**REQUIREMENT**
Collect all lines below with the string "Produktion".

**INPUT DATA**
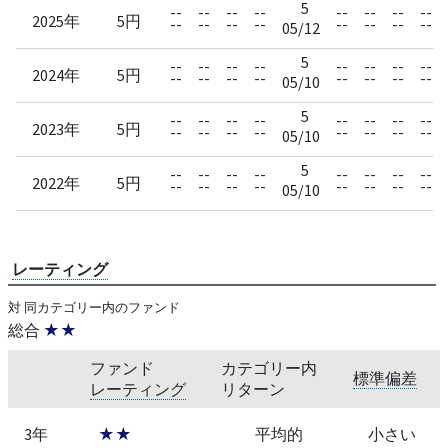
5
--
--
--
--
--
--
--
--
2025年
5円
--
--
--
--
--
--
--
--
05/12
5
--
--
--
--
--
--
--
--
2024年
5円
--
--
--
--
--
--
--
--
05/10
5
--
--
--
--
--
--
--
--
2023年
5円
--
--
--
--
--
--
--
--
05/10
5
--
--
--
--
--
--
--
--
2022年
5円
--
--
--
--
--
--
--
--
05/10
レーティング
対 同カテゴリー内のファンド
総合
★★
ファンド
カテゴリー内
標準偏差
レーティング
リターン
3年
★★
平均的
小さい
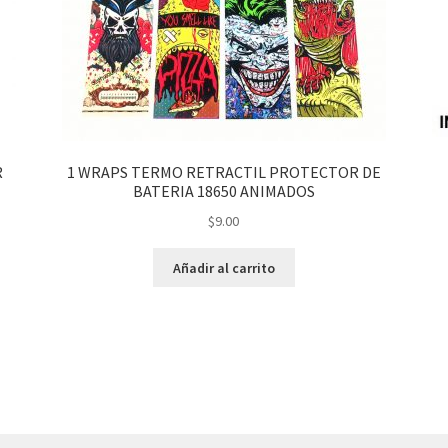
R
1 WRAPS TERMO RETRACTIL PROTECTOR DE
BATERIA 18650 ANIMADOS
$
9.00
Añadir al carrito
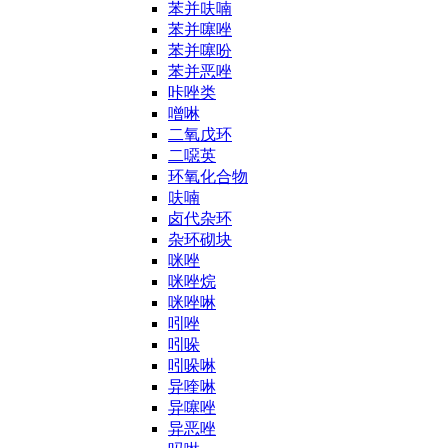
苯并呋喃
苯并噻唑
苯并噻吩
苯并恶唑
咔唑类
噌啉
二氧戊环
二噁英
环氧化合物
呋喃
卤代杂环
杂环砌块
咪唑
咪唑烷
咪唑啉
吲唑
吲哚
吲哚啉
异喹啉
异噻唑
异恶唑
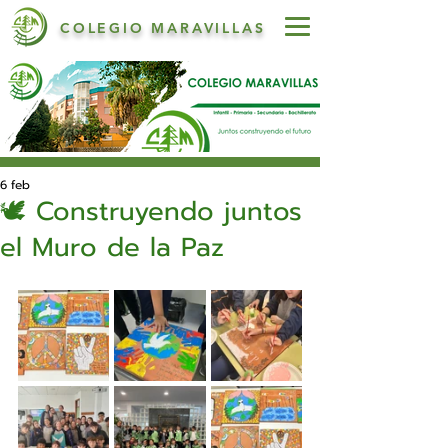
COLEGIO MARAVILLAS
6 feb
🕊️ Construyendo juntos
el Muro de la Paz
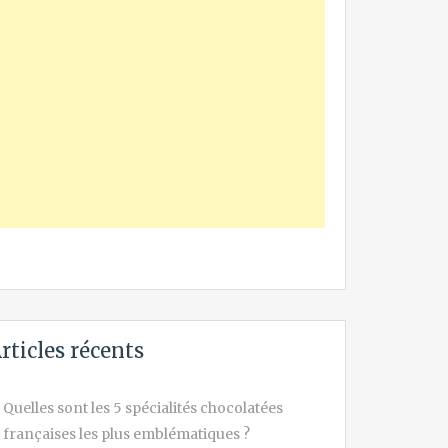
rticles récents
Quelles sont les 5 spécialités chocolatées
françaises les plus emblématiques ?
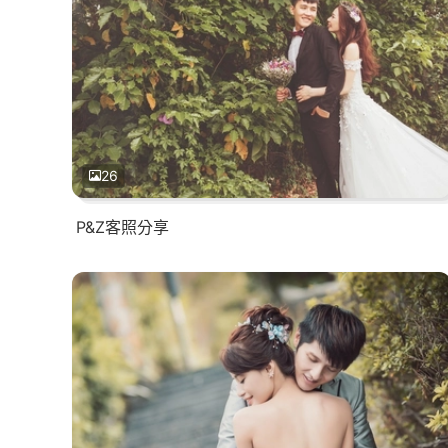
26
P&Z客照分享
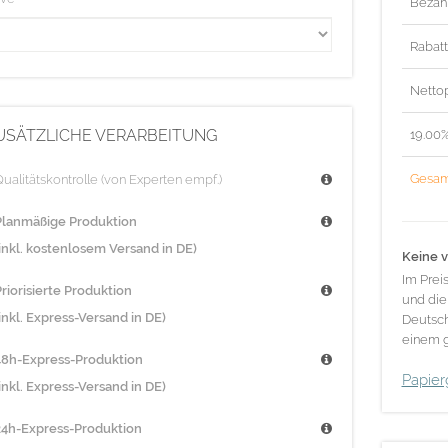
Bezah
Rabat
Nettop
USÄTZLICHE VERARBEITUNG
19.00
Gesam
ualitätskontrolle (von Experten empf.)
Planmäßige Produktion
(inkl. kostenlosem Versand in DE)
Keine v
Im Prei
riorisierte Produktion
und die
inkl. Express-Versand in DE)
Deutsch
einem g
48h-Express-Produktion
Papier
inkl. Express-Versand in DE)
24h-Express-Produktion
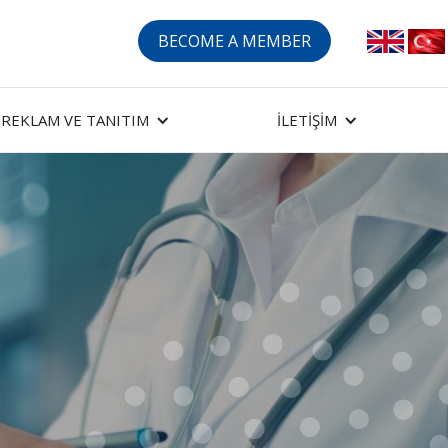
BECOME A MEMBER
REKLAM VE TANITIM
İLETİŞİM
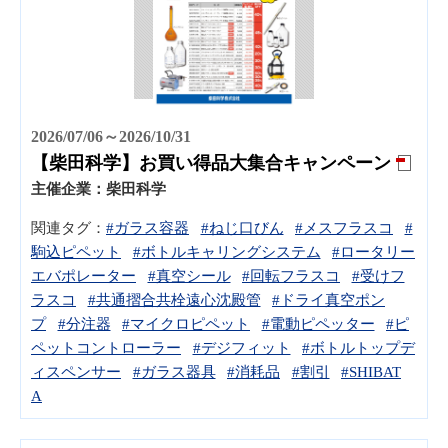
2026/07/06～2026/10/31
【柴田科学】お買い得品大集合キャンペーン
主催企業：
柴田科学
関連タグ：
#ガラス容器
#ねじ口びん
#メスフラスコ
#
駒込ピペット
#ボトルキャリングシステム
#ロータリー
エバポレーター
#真空シール
#回転フラスコ
#受けフ
ラスコ
#共通摺合共栓遠心沈殿管
#ドライ真空ポン
プ
#分注器
#マイクロピペット
#電動ピペッター
#ピ
ペットコントローラー
#デジフィット
#ボトルトップデ
ィスペンサー
#ガラス器具
#消耗品
#割引
#SHIBAT
A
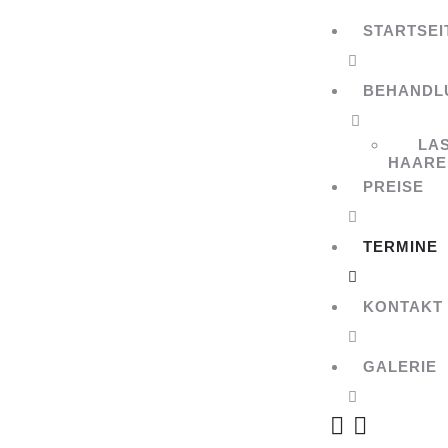
STARTSEI
BEHANDL
LA
HAARE
PREISE
TERMINE
KONTAKT
GALERIE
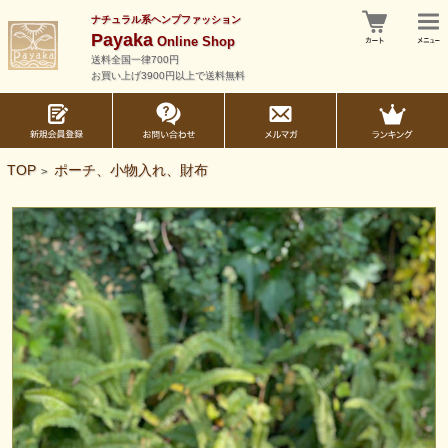
ナチュラル系ヘンプファッション
Payaka
Online Shop
送料全国一律700円
お買い上げ3900円以上で送料無料
TOP
ポーチ、小物入れ、財布
>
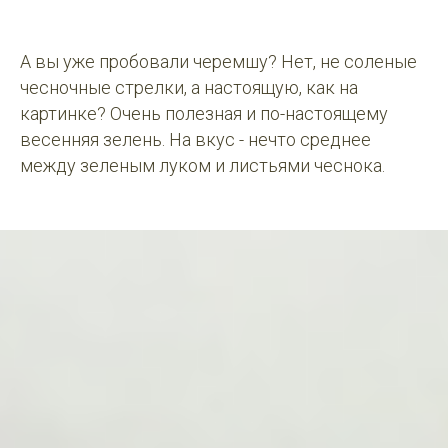
А вы уже пробовали черемшу? Нет, не соленые
чесночные стрелки, а настоящую, как на
картинке? Очень полезная и по-настоящему
весенняя зелень. На вкус - нечто среднее
между зеленым луком и листьями чеснока.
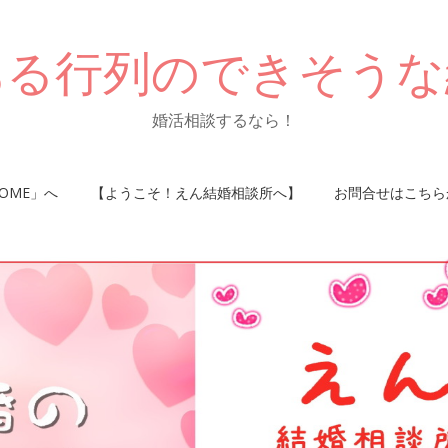
ある行列のできそうな
婚活相談するなら！
OME」へ
【ようこそ！えん結婚相談所へ】
お問合せはこちら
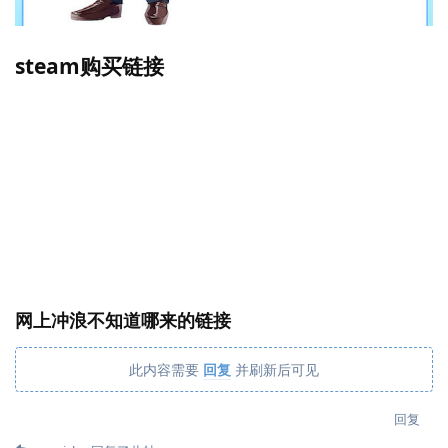
steam购买链接
网上冲浪不知道哪来的链接
此内容需要
回复
并刷新后可见
回复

**SOLUTION FOR THIS EXERCISE**
Planmäßige Produktion
riorisierte Produktion
48h-Express-Produktion
24h-Express-Produktion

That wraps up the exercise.